Technological innovation is largely driven by the discovery of new materials. We are often given a desired set of material properties (e.g., hardness, transparency, conductivity, voltage), with the challenge of discovering new materials that embody those properties. Today's computer models can semi-reliably predict material properties, and databases compiling thousands of such predictions are available. For example, the Materials Project is an open-access database that has gathered information on tens of thousands of materials at NERSC. The next steps, though, are to analyze this large data set (around 100TB) to test and uncover new scientific principles that explain materials behavior, to represent complex data (e.g., periodic 3D crystals), and to reduce the time needed to discover and develop new materials to a fraction of what it is today — around two decades.

Automation of materials analysis will require that we solve two key problems: automated feature learning and high-dimensional regression. Once these issues are tackled, one can imagine an online system that will explore (in an adaptive fashion) selective portions of the material design space to identify the most promising materials worth simulating and fabricating.

Primary collaborators: Anubhav Jain (LBNL), Kristin Persson (LBNL)

Problem 10: Determining the fundamental constituents of matter

The Large Hadron Collider.
A view inside the CMS detecter of the Large Hadron Collider (LHC), a particle accelerator and collider, is shown at CERN. LHC is expected to become the world's largest and highest energy particle accelerator. Source: Tighef on Wikimedia Commons.

High-energy particle physics seeks to understand the secrets of the universe at the most fundamental, sub-atomic, level. While our understanding has vastly improved, culminating with the recent discovery of the Higgs Boson, we know there are many crucial mysteries still to be solved, such as the source of dark matter, and how gravity plays a role in the Theory of Everything. Exploring these mysteries requires the biggest and most complex instruments ever created. One such instrument is the Daya Bay Reactor Neutrino Experiment, which seeks to advance our knowledge of neutrinos — subatomic particles lacking an electrical charge that are produced by decaying radioactive elements. Another example is the Large Hadron Collider, which operates at the highest energies of any particle accelerator and aims to discover previously unseen particles and interactions.
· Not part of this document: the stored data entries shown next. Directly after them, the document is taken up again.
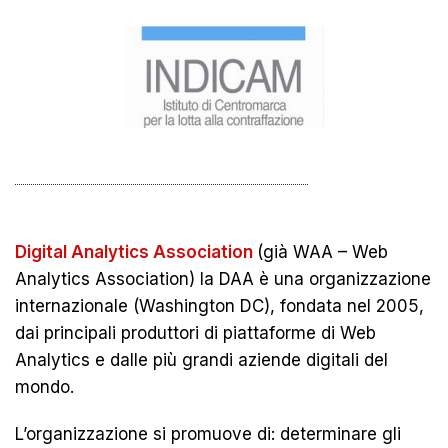
Digital Analytics Association
(già WAA – Web
Analytics Association) la DAA è una organizzazione
internazionale (Washington DC), fondata nel 2005,
dai principali produttori di piattaforme di Web
Analytics e dalle più grandi aziende digitali del
mondo.
L’organizzazione si promuove di: determinare gli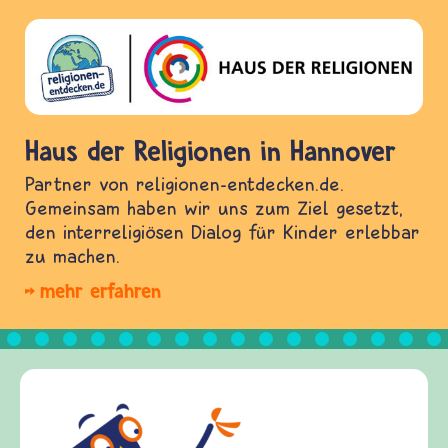
Haus der Religionen in Hannover
Partner von religionen-entdecken.de.
Gemeinsam haben wir uns zum Ziel gesetzt,
den interreligiösen Dialog für Kinder erlebbar
zu machen.
mehr erfahren
Fr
These instruments employ pattern and anomaly detectors with billions of channels, collecting data at nano-second precision, leading to exabyte-scale data pipelines. With data set sizes ranging from hundreds of terabytes to hundreds of petabytes, fast and accurate analytics is essential. The field has employed "pattern detection" techniques for some time, but using them to classify physics events directly on the scale of "raw" data remains a challenge. We currently use deep neural networks to learn new high-level representations of the data. The transformed data is then used for fast data analysis, including visualization and characterization of signal and background sources.

Primary collaborators: Craig Tull (LBNL), Wahid Bhimji (LBNL), Peter Sadowski (UC Irvine)

Article image: Interior of StorageTek tape library at NERSC. (source: By Derrick Coetzee on Wikimedia Commons.).